We’re excited to announce the winners of the 2017 Wabash Prizes in Poetry and Fiction, as selected by our judges. The winning pieces and runners up will appear in our forthcoming issue, 29.2, which will be available in the spring.
Wabash Prize in Poetry, selected by Shane McCrae:
Winner: “Jane in Starving Time” by Alicia Wright
Ironically, in its first line break, “Jane in Starving Time” manifests a kind of completeness. It does so by asserting there Keatsian negative capability—“We grasp at everything but clasp nothing // but wind”—as a result of which, the reader understands that it is both true that nothing, absolutely nothing, is clasped, and that, at the same time, something—“wind”—is also clasped, by the “we,” and the reader is allowed to maintain both things as true. Immediately, the reader is convinced that this poem was written by a poet who knew what they were doing; immediately, the reader feels certain that, whatever they encounter in the lines to follow, none of it will have been accidental, none of it will have been forced into the poem because the poet could not quite manage to say what they wanted to say. It is a poem, in other words, of rare skill. That it is also stunningly beautiful and powerful—reminiscent, at times, of Thomas James’ great poem, “Mummy of a Lady Named Jemutesonekh,” though “Jane in Starving Time” is much different, tonally—ought not even to have been hoped for, but nonetheless, the poem is. Its final phrase, “the role of a berry // is to bleed in your mouth,” will stay with me.

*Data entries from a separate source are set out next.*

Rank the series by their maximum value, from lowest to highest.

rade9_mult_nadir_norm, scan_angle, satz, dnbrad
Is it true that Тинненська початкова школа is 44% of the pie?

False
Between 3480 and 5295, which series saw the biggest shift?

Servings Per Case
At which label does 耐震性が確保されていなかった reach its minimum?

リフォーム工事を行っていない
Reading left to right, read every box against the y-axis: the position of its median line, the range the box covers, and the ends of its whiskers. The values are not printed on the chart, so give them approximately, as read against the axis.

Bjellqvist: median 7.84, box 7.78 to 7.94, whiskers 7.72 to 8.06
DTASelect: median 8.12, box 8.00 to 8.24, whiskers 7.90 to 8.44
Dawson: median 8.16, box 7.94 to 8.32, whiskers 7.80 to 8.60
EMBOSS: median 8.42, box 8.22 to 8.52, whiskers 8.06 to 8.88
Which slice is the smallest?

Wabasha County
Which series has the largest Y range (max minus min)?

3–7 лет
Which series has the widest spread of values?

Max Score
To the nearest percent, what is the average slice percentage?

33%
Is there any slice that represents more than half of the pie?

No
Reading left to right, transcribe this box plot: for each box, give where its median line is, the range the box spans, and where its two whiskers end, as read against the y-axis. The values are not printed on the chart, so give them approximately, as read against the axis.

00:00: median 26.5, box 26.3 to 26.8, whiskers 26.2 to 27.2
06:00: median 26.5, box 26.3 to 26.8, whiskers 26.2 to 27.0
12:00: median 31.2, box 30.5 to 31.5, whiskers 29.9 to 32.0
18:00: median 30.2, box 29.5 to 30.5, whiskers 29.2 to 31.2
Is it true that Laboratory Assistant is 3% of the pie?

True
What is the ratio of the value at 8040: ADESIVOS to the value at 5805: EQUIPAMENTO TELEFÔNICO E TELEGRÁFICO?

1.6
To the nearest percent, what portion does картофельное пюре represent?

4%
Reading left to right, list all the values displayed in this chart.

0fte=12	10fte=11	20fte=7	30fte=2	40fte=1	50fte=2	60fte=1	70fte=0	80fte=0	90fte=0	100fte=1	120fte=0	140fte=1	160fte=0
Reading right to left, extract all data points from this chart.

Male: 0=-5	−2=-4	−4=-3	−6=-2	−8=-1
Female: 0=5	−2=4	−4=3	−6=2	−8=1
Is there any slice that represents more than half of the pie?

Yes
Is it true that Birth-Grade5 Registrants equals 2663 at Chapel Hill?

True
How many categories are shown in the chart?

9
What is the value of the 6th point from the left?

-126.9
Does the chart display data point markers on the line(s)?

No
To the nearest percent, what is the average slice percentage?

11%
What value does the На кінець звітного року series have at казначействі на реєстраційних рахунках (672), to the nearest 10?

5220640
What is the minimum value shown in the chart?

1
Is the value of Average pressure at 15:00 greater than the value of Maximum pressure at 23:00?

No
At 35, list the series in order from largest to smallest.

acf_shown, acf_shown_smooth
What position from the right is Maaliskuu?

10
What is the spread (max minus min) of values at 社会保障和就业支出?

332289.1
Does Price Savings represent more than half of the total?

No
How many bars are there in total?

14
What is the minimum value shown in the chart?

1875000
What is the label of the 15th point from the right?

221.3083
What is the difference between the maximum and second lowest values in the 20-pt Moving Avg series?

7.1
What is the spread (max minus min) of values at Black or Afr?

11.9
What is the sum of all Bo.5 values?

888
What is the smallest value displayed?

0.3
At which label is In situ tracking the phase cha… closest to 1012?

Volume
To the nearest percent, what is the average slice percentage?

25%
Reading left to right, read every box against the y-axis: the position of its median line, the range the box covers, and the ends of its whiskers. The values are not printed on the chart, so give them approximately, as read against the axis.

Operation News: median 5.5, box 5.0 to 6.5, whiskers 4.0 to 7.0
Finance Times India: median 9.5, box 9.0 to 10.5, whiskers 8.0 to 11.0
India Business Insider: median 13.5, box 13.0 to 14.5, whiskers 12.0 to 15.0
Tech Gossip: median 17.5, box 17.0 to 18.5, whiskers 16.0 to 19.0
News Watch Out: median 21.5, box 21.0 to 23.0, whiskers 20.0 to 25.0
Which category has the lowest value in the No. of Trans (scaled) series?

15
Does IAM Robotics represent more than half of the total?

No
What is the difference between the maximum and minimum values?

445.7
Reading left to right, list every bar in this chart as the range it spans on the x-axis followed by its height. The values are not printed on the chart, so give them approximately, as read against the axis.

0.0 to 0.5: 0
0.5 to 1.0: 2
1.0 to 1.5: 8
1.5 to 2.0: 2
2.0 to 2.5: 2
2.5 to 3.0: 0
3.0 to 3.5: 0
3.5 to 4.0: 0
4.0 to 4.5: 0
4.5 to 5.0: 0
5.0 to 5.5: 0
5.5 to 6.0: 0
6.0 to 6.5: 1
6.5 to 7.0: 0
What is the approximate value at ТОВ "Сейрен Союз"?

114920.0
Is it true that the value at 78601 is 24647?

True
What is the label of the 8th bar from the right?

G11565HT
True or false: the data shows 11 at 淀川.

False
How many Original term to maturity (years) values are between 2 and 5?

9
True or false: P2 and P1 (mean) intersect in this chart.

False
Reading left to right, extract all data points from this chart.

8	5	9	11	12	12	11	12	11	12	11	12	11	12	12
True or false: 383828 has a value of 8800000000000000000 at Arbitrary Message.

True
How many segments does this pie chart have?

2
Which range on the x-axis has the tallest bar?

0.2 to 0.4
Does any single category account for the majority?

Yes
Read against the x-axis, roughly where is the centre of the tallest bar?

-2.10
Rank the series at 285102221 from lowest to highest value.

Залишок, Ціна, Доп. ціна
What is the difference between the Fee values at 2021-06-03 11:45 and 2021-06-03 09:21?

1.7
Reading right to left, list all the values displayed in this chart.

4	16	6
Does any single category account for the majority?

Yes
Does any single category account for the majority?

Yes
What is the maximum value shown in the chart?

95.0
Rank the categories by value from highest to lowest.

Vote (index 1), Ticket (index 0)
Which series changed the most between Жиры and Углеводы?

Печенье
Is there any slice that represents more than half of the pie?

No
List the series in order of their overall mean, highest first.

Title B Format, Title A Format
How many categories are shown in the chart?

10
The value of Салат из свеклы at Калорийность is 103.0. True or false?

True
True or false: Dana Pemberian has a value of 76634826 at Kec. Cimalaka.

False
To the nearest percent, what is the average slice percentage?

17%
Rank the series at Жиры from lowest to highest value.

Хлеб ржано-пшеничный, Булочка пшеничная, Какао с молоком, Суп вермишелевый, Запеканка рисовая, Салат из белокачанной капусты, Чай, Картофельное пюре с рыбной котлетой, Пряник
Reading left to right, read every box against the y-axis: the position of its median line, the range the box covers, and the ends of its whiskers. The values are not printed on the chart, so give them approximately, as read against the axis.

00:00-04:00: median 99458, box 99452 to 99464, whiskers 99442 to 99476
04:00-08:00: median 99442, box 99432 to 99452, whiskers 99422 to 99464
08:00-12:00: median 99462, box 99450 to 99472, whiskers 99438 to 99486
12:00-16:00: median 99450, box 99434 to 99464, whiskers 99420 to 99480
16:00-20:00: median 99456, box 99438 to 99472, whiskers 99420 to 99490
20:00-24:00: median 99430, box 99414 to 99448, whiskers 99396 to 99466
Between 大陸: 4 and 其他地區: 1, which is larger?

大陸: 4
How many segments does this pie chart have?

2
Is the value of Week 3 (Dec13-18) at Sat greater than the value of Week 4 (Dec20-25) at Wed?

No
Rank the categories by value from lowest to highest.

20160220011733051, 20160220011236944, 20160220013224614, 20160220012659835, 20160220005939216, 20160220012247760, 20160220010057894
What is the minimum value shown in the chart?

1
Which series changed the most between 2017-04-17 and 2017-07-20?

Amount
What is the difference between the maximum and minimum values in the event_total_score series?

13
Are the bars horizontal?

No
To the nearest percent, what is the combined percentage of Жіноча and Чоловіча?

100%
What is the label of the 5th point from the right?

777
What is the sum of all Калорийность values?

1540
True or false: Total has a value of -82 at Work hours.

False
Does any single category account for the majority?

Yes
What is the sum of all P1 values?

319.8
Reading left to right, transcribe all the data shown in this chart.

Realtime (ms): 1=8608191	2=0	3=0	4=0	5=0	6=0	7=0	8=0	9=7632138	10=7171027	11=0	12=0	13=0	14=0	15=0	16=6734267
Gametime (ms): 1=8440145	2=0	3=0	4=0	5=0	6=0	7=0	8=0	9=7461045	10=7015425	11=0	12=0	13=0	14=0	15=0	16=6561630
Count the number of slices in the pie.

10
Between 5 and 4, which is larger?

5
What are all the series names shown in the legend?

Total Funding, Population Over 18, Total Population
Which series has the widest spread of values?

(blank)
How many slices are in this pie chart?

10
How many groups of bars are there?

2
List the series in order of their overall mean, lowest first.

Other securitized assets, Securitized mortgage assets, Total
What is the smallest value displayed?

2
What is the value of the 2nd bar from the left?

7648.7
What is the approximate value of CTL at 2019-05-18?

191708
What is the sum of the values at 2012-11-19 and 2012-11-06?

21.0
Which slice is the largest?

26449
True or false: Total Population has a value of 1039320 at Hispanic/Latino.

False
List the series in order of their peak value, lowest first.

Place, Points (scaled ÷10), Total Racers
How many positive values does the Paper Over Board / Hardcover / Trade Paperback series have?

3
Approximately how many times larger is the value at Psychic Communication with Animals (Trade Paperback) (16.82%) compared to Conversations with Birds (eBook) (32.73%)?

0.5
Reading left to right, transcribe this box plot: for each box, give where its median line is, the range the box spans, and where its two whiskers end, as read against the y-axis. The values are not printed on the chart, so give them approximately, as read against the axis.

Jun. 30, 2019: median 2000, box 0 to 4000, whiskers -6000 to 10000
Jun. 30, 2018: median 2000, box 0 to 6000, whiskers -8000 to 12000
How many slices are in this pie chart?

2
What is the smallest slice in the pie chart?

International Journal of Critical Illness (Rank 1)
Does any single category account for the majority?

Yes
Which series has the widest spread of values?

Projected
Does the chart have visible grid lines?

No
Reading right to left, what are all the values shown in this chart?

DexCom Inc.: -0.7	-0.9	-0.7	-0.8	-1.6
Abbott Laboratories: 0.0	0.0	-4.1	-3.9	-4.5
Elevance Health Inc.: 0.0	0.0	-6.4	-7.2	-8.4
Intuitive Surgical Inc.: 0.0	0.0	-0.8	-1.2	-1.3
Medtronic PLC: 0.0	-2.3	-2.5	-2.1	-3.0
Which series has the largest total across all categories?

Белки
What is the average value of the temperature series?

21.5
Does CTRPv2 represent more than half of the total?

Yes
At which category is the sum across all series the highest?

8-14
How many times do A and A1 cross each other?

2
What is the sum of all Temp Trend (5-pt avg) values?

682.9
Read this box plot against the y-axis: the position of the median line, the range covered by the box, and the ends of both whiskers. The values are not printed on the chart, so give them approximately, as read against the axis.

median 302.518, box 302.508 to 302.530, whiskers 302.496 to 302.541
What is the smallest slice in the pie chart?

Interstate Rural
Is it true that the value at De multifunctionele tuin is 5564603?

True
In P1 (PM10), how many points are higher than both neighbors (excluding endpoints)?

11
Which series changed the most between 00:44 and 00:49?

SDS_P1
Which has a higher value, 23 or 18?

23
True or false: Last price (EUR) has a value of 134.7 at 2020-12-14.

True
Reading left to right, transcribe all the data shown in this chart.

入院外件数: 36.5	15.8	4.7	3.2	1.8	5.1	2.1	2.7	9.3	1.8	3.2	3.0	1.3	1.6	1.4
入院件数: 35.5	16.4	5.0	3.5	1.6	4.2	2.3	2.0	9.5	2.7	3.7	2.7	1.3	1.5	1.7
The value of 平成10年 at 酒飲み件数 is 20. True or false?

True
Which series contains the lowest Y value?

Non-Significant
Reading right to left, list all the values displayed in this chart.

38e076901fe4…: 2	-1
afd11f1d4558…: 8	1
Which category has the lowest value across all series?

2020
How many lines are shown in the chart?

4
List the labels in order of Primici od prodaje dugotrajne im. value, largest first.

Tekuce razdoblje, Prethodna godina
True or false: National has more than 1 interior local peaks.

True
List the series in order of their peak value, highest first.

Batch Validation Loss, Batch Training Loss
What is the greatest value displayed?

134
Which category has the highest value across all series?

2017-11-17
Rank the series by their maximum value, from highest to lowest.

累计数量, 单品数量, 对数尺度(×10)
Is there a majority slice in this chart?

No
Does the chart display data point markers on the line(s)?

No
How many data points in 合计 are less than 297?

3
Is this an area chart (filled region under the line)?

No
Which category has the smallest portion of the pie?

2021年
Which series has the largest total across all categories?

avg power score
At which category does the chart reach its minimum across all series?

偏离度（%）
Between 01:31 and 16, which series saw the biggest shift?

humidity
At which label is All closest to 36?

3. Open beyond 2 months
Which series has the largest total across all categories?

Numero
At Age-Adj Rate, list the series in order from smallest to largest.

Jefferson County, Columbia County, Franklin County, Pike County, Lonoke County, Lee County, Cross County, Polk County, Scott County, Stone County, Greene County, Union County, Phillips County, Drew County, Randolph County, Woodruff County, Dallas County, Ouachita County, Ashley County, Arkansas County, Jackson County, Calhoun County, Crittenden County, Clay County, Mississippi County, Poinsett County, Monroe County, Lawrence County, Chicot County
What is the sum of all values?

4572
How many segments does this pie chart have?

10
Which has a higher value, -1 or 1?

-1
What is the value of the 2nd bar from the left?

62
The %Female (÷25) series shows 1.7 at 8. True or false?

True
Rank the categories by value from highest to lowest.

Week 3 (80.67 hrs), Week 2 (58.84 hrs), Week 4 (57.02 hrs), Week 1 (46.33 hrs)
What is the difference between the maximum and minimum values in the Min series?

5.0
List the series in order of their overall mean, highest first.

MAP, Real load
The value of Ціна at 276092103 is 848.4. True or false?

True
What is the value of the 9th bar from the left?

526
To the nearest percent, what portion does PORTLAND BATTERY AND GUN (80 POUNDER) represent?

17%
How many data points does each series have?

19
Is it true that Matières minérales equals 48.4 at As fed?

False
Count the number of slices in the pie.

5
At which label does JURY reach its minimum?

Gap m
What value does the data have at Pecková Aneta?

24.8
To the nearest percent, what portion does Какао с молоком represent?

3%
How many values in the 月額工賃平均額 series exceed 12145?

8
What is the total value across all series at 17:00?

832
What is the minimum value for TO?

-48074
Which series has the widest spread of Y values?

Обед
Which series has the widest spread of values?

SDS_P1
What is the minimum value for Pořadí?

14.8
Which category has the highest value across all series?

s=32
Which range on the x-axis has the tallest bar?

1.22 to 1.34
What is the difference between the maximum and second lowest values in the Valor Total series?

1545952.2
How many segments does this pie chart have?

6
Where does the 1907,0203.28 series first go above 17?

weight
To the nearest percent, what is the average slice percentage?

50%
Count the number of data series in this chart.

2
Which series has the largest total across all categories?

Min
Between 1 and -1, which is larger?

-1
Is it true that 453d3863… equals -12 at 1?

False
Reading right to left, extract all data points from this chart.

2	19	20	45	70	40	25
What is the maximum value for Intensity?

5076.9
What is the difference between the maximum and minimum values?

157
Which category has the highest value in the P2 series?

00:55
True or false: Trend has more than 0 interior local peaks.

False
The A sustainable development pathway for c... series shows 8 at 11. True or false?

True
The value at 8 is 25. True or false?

Runner-Up: “White Space” by Chloe Forsell
“White Space” tackles a difficult subject. That seems true to me, but I feel also like I ought to have written, “‘White Space’ attempts to tackle a difficult subject,” and I would have done so if I hadn’t felt certain that doing so would give the wrong impression. Part of what “White Space” does, it seems to me, is speak to the attempt to talk about a difficult subject, the murder of Emmett Till, in an empathetic way—it does not pretend that the attempt can be successful. It is a poem about the limits of empathy. And it is brilliantly structured to make this apparent in its form, as its stanzas alternate between stanzas having to do with the speaker, and stanzas having to do with Till, both of which are bound together and held separate by a commentary running to the right of, and between, them. But it is also a poem about the murder of Till. And it is starkly and movingly thus. It is a poem that pulls off difficult feats—it is both honest and artful, both empathetic and self-expressive.
Wabash Prize in Fiction, as selected by Alissa Nutting:
Winner: “Pizza” by Eric Van Hoose
Surprising and structurally innovative, this story braids dissociated fragments into a vulnerable and affecting whole. It’s troubling, occasionally hilarious, and it interrogates distress with an undeniably intimate grip. Its construction masterfully allows this collage to have an enviable and unexpected fluidity, which makes reading it feel like an incredibly new experience.
Runner-Up: “Mary Rosenthal” by Stacy Lee
A fantastically complex investigation of the gulf between longing and reality, this story invokes an incredible breadth of difficult feelings in such a short amount of time: hope, desire, disappointment, anger, attraction, futility, love. It’s simultaneously comforting and gutting, which is a rare magic. I’ll keep returning to this story; some new heartbreak emerges for me each time.